» **ABOUT THIS TASK**
Copy out all of the data that follows, exactly as it appears.

§ §

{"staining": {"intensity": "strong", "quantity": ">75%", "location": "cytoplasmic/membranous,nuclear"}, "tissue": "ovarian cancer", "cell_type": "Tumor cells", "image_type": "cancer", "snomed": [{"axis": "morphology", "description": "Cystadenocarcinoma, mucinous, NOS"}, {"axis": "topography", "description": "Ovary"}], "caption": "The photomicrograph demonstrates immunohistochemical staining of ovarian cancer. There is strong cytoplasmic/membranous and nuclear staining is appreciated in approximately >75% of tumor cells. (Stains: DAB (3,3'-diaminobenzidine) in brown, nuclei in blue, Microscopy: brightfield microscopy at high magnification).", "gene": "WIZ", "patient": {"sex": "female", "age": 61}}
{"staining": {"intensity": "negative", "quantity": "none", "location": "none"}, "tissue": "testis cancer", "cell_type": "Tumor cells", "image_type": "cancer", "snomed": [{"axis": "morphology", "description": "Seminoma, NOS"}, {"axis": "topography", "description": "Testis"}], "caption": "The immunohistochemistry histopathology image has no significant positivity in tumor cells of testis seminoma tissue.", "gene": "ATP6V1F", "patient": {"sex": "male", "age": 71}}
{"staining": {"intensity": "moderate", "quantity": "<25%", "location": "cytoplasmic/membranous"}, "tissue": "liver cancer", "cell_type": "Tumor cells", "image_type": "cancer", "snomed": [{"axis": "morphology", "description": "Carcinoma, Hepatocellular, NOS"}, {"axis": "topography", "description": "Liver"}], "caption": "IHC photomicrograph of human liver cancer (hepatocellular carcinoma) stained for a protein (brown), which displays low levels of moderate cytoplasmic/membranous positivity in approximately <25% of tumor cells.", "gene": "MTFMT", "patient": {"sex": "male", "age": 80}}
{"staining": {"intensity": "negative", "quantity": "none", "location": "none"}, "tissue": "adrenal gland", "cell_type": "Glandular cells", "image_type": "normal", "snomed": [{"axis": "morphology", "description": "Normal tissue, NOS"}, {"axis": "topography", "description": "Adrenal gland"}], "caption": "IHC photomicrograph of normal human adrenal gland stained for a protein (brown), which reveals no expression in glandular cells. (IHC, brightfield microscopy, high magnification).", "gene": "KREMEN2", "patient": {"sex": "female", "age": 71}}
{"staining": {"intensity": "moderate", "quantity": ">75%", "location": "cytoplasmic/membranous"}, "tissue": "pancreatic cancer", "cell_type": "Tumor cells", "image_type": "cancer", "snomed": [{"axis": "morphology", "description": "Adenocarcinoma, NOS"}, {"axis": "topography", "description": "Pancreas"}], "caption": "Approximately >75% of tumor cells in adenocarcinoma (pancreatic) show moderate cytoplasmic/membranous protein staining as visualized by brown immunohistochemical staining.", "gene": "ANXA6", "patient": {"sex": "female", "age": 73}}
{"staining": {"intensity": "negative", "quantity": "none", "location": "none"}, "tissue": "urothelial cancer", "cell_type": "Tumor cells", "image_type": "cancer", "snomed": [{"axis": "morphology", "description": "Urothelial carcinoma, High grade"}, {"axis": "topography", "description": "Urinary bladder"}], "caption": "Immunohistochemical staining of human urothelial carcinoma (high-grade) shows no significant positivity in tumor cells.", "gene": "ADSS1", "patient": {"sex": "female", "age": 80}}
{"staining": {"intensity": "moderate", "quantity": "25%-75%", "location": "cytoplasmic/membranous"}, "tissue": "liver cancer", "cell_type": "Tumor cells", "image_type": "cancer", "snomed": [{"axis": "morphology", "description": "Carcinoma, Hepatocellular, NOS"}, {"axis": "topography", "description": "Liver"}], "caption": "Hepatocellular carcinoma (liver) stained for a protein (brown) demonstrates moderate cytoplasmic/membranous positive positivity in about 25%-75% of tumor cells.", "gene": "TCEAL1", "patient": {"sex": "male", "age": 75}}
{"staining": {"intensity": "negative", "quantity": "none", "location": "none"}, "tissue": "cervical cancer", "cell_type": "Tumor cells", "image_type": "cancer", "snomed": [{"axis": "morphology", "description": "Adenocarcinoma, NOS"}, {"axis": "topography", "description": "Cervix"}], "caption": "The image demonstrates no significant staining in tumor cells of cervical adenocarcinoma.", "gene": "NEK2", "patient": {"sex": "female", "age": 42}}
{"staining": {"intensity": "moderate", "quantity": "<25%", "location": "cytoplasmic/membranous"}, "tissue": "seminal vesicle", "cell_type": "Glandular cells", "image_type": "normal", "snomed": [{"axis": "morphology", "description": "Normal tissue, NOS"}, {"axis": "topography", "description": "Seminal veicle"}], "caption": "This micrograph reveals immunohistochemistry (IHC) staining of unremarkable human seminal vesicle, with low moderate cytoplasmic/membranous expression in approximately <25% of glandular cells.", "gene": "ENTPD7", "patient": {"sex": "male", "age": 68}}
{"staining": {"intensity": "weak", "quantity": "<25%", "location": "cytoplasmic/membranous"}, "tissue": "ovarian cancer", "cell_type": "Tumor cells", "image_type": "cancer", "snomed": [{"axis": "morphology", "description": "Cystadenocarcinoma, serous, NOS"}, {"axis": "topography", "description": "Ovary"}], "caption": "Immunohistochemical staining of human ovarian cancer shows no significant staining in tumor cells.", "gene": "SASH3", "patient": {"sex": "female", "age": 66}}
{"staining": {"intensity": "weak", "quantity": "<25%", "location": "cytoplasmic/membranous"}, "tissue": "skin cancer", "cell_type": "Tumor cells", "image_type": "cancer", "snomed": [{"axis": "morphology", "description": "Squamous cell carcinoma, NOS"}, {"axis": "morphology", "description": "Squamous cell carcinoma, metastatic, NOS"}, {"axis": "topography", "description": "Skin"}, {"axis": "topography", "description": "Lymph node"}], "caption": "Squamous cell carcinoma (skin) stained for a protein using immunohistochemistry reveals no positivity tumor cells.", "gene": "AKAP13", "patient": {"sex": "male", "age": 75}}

§ §

» **ANSWER BELOW**
{"staining": {"intensity": "strong", "quantity": ">75%", "location": "cytoplasmic/membranous,nuclear"}, "tissue": "ovarian cancer", "cell_type": "Tumor cells", "image_type": "cancer", "snomed": [{"axis": "morphology", "description": "Cystadenocarcinoma, mucinous, NOS"}, {"axis": "topography", "description": "Ovary"}], "caption": "The photomicrograph demonstrates immunohistochemical staining of ovarian cancer. There is strong cytoplasmic/membranous and nuclear staining is appreciated in approximately >75% of tumor cells. (Stains: DAB (3,3'-diaminobenzidine) in brown, nuclei in blue, Microscopy: brightfield microscopy at high magnification).", "gene": "WIZ", "patient": {"sex": "female", "age": 61}}
{"staining": {"intensity": "negative", "quantity": "none", "location": "none"}, "tissue": "testis cancer", "cell_type": "Tumor cells", "image_type": "cancer", "snomed": [{"axis": "morphology", "description": "Seminoma, NOS"}, {"axis": "topography", "description": "Testis"}], "caption": "The immunohistochemistry histopathology image has no significant positivity in tumor cells of testis seminoma tissue.", "gene": "ATP6V1F", "patient": {"sex": "male", "age": 71}}
{"staining": {"intensity": "moderate", "quantity": "<25%", "location": "cytoplasmic/membranous"}, "tissue": "liver cancer", "cell_type": "Tumor cells", "image_type": "cancer", "snomed": [{"axis": "morphology", "description": "Carcinoma, Hepatocellular, NOS"}, {"axis": "topography", "description": "Liver"}], "caption": "IHC photomicrograph of human liver cancer (hepatocellular carcinoma) stained for a protein (brown), which displays low levels of moderate cytoplasmic/membranous positivity in approximately <25% of tumor cells.", "gene": "MTFMT", "patient": {"sex": "male", "age": 80}}
{"staining": {"intensity": "negative", "quantity": "none", "location": "none"}, "tissue": "adrenal gland", "cell_type": "Glandular cells", "image_type": "normal", "snomed": [{"axis": "morphology", "description": "Normal tissue, NOS"}, {"axis": "topography", "description": "Adrenal gland"}], "caption": "IHC photomicrograph of normal human adrenal gland stained for a protein (brown), which reveals no expression in glandular cells. (IHC, brightfield microscopy, high magnification).", "gene": "KREMEN2", "patient": {"sex": "female", "age": 71}}
{"staining": {"intensity": "moderate", "quantity": ">75%", "location": "cytoplasmic/membranous"}, "tissue": "pancreatic cancer", "cell_type": "Tumor cells", "image_type": "cancer", "snomed": [{"axis": "morphology", "description": "Adenocarcinoma, NOS"}, {"axis": "topography", "description": "Pancreas"}], "caption": "Approximately >75% of tumor cells in adenocarcinoma (pancreatic) show moderate cytoplasmic/membranous protein staining as visualized by brown immunohistochemical staining.", "gene": "ANXA6", "patient": {"sex": "female", "age": 73}}
{"staining": {"intensity": "negative", "quantity": "none", "location": "none"}, "tissue": "urothelial cancer", "cell_type": "Tumor cells", "image_type": "cancer", "snomed": [{"axis": "morphology", "description": "Urothelial carcinoma, High grade"}, {"axis": "topography", "description": "Urinary bladder"}], "caption": "Immunohistochemical staining of human urothelial carcinoma (high-grade) shows no significant positivity in tumor cells.", "gene": "ADSS1", "patient": {"sex": "female", "age": 80}}
{"staining": {"intensity": "moderate", "quantity": "25%-75%", "location": "cytoplasmic/membranous"}, "tissue": "liver cancer", "cell_type": "Tumor cells", "image_type": "cancer", "snomed": [{"axis": "morphology", "description": "Carcinoma, Hepatocellular, NOS"}, {"axis": "topography", "description": "Liver"}], "caption": "Hepatocellular carcinoma (liver) stained for a protein (brown) demonstrates moderate cytoplasmic/membranous positive positivity in about 25%-75% of tumor cells.", "gene": "TCEAL1", "patient": {"sex": "male", "age": 75}}
{"staining": {"intensity": "negative", "quantity": "none", "location": "none"}, "tissue": "cervical cancer", "cell_type": "Tumor cells", "image_type": "cancer", "snomed": [{"axis": "morphology", "description": "Adenocarcinoma, NOS"}, {"axis": "topography", "description": "Cervix"}], "caption": "The image demonstrates no significant staining in tumor cells of cervical adenocarcinoma.", "gene": "NEK2", "patient": {"sex": "female", "age": 42}}
{"staining": {"intensity": "moderate", "quantity": "<25%", "location": "cytoplasmic/membranous"}, "tissue": "seminal vesicle", "cell_type": "Glandular cells", "image_type": "normal", "snomed": [{"axis": "morphology", "description": "Normal tissue, NOS"}, {"axis": "topography", "description": "Seminal veicle"}], "caption": "This micrograph reveals immunohistochemistry (IHC) staining of unremarkable human seminal vesicle, with low moderate cytoplasmic/membranous expression in approximately <25% of glandular cells.", "gene": "ENTPD7", "patient": {"sex": "male", "age": 68}}
{"staining": {"intensity": "weak", "quantity": "<25%", "location": "cytoplasmic/membranous"}, "tissue": "ovarian cancer", "cell_type": "Tumor cells", "image_type": "cancer", "snomed": [{"axis": "morphology", "description": "Cystadenocarcinoma, serous, NOS"}, {"axis": "topography", "description": "Ovary"}], "caption": "Immunohistochemical staining of human ovarian cancer shows no significant staining in tumor cells.", "gene": "SASH3", "patient": {"sex": "female", "age": 66}}
{"staining": {"intensity": "weak", "quantity": "<25%", "location": "cytoplasmic/membranous"}, "tissue": "skin cancer", "cell_type": "Tumor cells", "image_type": "cancer", "snomed": [{"axis": "morphology", "description": "Squamous cell carcinoma, NOS"}, {"axis": "morphology", "description": "Squamous cell carcinoma, metastatic, NOS"}, {"axis": "topography", "description": "Skin"}, {"axis": "topography", "description": "Lymph node"}], "caption": "Squamous cell carcinoma (skin) stained for a protein using immunohistochemistry reveals no positivity tumor cells.", "gene": "AKAP13", "patient": {"sex": "male", "age": 75}}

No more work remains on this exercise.